§ What is being asked: After locating the line that contains "21H1056V2130H21V1306L108 1296 337" in the data below, set down exactly that line and each one after it through the line that contains "89,21 118,381 162,484", and nothing more.

(Data extract begins)

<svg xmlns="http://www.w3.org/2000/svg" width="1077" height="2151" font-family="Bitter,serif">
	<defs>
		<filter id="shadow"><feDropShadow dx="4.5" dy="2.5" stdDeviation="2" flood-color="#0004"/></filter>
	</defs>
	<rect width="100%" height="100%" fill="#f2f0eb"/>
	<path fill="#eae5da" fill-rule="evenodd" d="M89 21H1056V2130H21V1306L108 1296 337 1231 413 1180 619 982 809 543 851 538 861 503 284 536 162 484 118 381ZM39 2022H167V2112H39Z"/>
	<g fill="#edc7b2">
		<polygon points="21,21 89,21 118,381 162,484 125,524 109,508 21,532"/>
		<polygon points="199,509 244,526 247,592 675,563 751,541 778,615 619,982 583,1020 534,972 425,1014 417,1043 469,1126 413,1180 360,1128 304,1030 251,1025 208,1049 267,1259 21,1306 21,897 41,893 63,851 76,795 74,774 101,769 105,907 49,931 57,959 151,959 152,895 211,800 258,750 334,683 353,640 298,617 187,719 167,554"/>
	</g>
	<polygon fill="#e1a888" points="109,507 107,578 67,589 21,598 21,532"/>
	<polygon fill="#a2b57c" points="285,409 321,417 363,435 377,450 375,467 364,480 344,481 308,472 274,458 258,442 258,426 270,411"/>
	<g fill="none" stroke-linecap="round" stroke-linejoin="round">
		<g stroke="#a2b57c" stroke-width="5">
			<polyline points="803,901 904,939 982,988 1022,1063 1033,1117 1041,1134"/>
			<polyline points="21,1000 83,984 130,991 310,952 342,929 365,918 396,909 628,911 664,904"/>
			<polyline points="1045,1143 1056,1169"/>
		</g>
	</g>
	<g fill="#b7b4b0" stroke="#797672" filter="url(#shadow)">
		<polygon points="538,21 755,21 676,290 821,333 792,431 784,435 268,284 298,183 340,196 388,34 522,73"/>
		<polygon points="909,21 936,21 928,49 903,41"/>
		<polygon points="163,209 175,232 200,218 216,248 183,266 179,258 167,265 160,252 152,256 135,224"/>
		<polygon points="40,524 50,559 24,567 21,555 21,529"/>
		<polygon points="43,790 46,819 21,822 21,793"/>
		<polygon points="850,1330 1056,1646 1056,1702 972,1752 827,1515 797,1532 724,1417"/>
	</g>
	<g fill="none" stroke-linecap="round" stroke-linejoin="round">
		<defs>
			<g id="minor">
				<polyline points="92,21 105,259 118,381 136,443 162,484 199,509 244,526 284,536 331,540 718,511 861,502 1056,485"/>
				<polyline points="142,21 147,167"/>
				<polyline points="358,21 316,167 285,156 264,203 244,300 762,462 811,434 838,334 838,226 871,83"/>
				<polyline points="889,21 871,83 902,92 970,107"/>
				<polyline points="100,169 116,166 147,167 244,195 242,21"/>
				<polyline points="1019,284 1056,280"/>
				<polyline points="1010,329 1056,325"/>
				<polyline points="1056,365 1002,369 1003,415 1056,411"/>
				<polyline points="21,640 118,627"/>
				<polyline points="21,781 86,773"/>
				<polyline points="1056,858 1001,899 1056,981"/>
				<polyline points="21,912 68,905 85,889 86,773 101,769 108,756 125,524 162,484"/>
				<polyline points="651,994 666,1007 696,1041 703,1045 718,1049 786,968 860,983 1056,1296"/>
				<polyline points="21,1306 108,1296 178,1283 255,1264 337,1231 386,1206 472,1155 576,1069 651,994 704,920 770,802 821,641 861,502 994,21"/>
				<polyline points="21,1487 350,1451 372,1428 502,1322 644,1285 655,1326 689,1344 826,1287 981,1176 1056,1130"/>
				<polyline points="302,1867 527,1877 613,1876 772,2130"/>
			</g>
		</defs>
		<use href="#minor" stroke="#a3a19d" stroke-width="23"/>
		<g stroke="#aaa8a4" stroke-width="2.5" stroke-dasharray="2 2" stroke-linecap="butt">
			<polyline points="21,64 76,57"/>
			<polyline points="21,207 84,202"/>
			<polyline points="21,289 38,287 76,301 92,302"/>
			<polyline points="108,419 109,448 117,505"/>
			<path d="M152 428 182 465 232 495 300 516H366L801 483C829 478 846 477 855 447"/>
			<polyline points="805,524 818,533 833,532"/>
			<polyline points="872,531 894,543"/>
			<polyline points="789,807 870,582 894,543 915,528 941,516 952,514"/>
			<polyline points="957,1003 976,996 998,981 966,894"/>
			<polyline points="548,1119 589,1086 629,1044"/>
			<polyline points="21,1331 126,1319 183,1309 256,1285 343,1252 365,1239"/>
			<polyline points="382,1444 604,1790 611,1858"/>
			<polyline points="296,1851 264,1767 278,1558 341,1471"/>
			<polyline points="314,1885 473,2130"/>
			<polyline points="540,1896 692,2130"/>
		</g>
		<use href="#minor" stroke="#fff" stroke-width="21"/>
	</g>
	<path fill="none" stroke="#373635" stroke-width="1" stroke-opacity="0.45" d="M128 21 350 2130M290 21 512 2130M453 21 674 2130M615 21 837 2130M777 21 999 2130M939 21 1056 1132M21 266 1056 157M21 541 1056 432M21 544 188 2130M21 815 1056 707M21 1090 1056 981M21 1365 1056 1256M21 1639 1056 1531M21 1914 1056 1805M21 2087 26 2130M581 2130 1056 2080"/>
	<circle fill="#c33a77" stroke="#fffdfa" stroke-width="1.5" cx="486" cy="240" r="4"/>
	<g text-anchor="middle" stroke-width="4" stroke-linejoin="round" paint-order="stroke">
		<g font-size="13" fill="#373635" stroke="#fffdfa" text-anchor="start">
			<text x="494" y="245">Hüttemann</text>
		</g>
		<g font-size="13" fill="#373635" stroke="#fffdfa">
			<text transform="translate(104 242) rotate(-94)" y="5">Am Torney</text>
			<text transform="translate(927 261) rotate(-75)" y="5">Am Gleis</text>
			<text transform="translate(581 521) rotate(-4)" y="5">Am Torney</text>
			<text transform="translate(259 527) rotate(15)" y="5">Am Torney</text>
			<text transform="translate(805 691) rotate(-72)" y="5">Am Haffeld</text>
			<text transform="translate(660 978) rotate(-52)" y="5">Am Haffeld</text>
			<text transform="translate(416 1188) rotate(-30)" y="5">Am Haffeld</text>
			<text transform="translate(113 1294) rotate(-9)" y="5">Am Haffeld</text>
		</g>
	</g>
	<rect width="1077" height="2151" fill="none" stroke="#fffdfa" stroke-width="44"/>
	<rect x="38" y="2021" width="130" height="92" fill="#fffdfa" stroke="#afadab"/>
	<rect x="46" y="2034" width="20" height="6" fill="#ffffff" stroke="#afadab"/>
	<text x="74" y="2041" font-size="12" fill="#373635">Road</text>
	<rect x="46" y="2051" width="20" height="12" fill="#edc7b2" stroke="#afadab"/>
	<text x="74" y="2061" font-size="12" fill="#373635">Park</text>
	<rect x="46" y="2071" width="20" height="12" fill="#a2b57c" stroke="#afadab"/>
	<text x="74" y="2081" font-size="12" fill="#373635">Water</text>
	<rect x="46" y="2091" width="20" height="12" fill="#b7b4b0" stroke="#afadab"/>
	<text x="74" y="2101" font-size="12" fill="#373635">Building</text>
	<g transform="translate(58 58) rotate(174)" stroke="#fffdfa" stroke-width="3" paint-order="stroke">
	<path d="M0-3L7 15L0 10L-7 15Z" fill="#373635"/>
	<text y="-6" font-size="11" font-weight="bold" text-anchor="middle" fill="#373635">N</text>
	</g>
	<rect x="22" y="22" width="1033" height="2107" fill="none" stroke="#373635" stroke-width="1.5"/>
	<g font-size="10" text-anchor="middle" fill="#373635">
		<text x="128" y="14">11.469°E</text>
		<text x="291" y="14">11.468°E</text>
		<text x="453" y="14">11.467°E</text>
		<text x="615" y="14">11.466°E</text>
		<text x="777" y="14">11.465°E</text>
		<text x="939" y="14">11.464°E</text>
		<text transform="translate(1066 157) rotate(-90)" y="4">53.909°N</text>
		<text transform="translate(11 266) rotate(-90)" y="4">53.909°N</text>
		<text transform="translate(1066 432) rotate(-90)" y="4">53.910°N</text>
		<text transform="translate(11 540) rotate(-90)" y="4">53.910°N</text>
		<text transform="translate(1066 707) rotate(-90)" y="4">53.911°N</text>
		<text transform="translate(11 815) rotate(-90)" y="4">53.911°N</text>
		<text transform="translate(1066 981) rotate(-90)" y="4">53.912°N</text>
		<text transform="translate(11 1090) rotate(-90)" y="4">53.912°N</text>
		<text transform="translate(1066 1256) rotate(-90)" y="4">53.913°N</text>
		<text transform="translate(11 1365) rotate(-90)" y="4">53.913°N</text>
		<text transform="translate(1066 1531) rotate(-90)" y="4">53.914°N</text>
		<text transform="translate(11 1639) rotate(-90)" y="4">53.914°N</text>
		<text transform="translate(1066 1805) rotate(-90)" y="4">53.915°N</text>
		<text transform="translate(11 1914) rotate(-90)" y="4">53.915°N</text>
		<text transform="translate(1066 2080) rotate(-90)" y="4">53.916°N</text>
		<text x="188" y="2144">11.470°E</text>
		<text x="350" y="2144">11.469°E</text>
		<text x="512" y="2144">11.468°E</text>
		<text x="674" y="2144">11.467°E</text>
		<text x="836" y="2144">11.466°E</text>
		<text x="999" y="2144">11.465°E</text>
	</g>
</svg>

(Data extract ends)

§ Solution for this problem:
	<path fill="#eae5da" fill-rule="evenodd" d="M89 21H1056V2130H21V1306L108 1296 337 1231 413 1180 619 982 809 543 851 538 861 503 284 536 162 484 118 381ZM39 2022H167V2112H39Z"/>
	<g fill="#edc7b2">
		<polygon points="21,21 89,21 118,381 162,484 125,524 109,508 21,532"/>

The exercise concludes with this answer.